- Uso delle informazioni -
a) Nel brano sul bene comune, chi furono i protagonisti della partita decisiva per l’etica economica moderna giocata a Firenze?
b) Ricopia senza modifiche il passo del brano sul bene comune da "Nel Trecento-Quattrocento si" a "giovava alla città.".

Pubblicato su Avvenire il 27/12/2020

Nel Trecento-Quattrocento si passò in breve dal Bene comune al bene del Comune: la Chiesa giustificava l’azione degli uomini nuovi del mercato se giovava alla città.

Lungo la storia i patti tra ricchezza e religione sono sempre state faccende complicate, dagli esiti in genere molto diversi dalle intenzioni dei loro protagonisti. La Firenze del Trecento-Quattrocento è stata il palcoscenico di una di questa sostituzioni, dove si giocò una partita decisiva per l’etica economica moderna. I suoi protagonisti furono i Medici, sant’Antonino Pierozzi (1389-1459), la categoria del bene comune e i Re magi. Cominciamo dal bene comune. Questa fondamentale categoria teologica tra il Trecento e il Quattrocento subisce una torsione semantica e pratica. Le ragioni del bene comune vinsero sulle ragioni teologiche della condanna del lucro. La teologia del bene comune divenne sempre più la nuova teologia delle nuove città. Un bene comune che diventa sempre più concreto, profondamente legato all’altra grande categoria di comunità; tanto che il passaggio dal Bene comune al bene del Comune fu molto veloce. Quasi ogni azione economica degli uomini nuovi del mercato finiva per essere giustificata dalla Chiesa se giovava al bene comune della città. E siccome in quei secoli il bene comune e quello del comune erano, di fatto, quello dei grandi mercanti-banchieri, si finiva per far coincidere il bene comune con quello delle corporazioni dei mercanti.

Voci di dati archiviati:
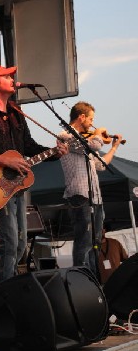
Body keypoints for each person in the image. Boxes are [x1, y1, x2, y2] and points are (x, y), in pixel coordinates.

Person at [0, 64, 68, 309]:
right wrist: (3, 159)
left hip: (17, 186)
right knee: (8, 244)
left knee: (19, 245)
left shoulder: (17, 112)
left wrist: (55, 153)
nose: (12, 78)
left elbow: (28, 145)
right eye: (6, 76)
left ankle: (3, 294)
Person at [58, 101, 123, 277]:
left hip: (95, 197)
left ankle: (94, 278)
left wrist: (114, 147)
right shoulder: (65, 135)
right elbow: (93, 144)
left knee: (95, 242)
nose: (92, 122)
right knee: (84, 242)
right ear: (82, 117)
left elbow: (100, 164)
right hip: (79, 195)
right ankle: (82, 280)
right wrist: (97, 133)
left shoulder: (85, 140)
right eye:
--
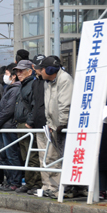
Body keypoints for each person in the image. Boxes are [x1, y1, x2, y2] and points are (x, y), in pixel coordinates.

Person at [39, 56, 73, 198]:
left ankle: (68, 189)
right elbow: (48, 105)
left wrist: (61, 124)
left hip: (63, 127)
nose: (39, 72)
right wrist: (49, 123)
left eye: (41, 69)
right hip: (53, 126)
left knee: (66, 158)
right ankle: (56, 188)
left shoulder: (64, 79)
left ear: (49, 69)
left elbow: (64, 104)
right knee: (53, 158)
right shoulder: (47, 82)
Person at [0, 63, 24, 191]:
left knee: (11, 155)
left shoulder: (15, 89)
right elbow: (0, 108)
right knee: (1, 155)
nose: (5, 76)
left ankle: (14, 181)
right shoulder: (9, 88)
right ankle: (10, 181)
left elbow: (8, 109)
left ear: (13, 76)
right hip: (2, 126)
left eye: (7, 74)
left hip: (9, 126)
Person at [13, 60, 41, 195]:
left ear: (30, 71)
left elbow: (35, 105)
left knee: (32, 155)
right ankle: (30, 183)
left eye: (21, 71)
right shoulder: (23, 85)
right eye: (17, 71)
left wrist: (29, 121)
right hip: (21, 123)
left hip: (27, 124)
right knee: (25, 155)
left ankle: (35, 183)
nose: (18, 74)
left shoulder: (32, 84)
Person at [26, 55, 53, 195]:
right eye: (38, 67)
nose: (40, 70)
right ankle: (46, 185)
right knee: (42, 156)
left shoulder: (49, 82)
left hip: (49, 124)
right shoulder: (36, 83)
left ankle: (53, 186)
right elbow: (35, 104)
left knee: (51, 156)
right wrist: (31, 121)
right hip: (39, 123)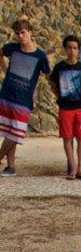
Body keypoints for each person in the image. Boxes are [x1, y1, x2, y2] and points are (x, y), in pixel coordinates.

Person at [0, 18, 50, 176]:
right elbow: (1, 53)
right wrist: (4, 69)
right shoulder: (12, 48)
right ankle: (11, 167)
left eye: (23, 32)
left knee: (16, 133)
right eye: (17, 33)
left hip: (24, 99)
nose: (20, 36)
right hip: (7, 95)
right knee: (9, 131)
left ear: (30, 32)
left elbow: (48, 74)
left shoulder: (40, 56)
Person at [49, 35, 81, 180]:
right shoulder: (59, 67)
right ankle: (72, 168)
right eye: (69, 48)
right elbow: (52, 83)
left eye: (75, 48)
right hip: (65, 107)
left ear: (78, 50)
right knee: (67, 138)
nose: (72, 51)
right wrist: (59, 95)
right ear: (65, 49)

- Risultati delle consegne -
a) I Medici, sant’Antonino Pierozzi, la categoria del bene comune e i Re magi.

b)
Nel Trecento-Quattrocento si passò in breve dal Bene comune al bene del Comune: la Chiesa giustificava l’azione degli uomini nuovi del mercato se giovava alla città.